Bravo, bene! Che tempi miserabili viviamo! Un attimo, stiamo parlando del XXI secolo? Non proprio: se come oggetti dell'infatuazione sostituiamo istrioni, cavalli e gladiatori, eccoci planare nelle scuole del I secolo d.C. così come descritte da Messala, personaggio del dialogo De Oratoribus di Publio Cornelio Tacito.
L'estate serve a rilassarsi e riflettere e nulla più degli autori classici aiuta in questo compito. Attraverso le loro parole comprendiamo come l'animo umano mantenga costanti alcune caratteristiche e come certi problemi che ci sembrano dell'oggi siano invece eterni. D'altra parte, ci rendiamo conto che alcuni stati di fatto e convinzioni che appaiono granitici, col passar del tempo non son più tali. Tacito, il grande storico vissuto tra il I e il II secolo d.C., ci guida in questo slalom tra il permanente e il transeunte anche nel suo testo sull'oratoria, concepito come un dialogo tra tre personaggi principali, Materno, Messala e Apro (senatori ricchi e di rango, sebbene quest'ultimo provinciale), i quali prima si confrontano su vizi e virtù dell'eloquenza e della poesia e poi si chiedono se fossero migliori gli oratori antichi o i moderni.

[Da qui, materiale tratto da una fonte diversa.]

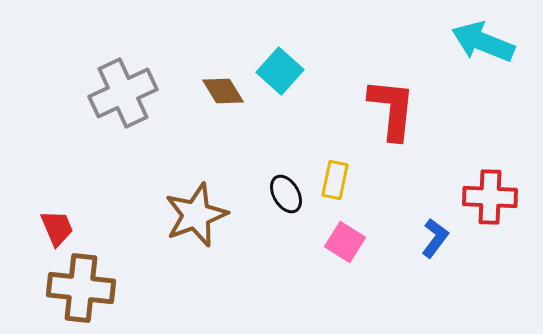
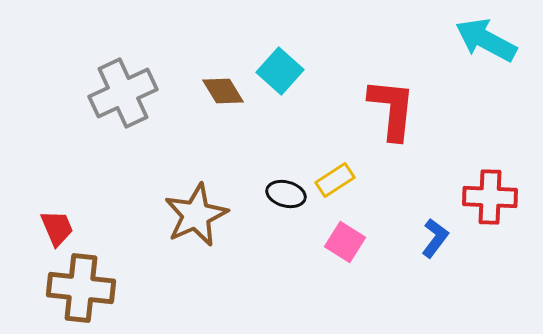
cyan arrow: moved 3 px right, 2 px up; rotated 6 degrees clockwise
yellow rectangle: rotated 45 degrees clockwise
black ellipse: rotated 45 degrees counterclockwise
brown star: rotated 4 degrees counterclockwise
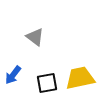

Due temi in particolare mi son sembrati attuali. Il primo riguarda le parcelle degli avvocati. Con buona pace del Consiglio nazionale forense, all'epoca non solo nessuno pensava alle tariffe minime, ma anzi varie leggi, a partire dalla Lex Cincia de donis et muneribus del 204 a.C, vietavano qualsiasi tipo di remunerazione per le difese legali. Come succede sempre quando il legislatore dispone divieti assurdi e impone i prezzi, la legge veniva tranquillamente elusa, ma nella mentalità aristocratica dell'epoca, l'uomo di rango continuava a poter svolgere determinate attività solo da dilettante e non come - esclama il nobile Messala - sordidissimis artificiis, cioè delle sordide attività artigianali. È chiaro? L'avversario dell'imprenditore, di chi crea la ricchezza col proprio lavoro, è l'aristocratico che ha diritti acquisiti e che appartiene, insomma, alla "casta". E questo vale anche per gli oratori i quali, come osserva l'homo novus Apro, grazie alla loro capacità non dipendono nemmeno dall'imperatore ma si raccomandano solo a loro stessi, propiziano solo il loro genio e sperimentano solo la propria liberalità!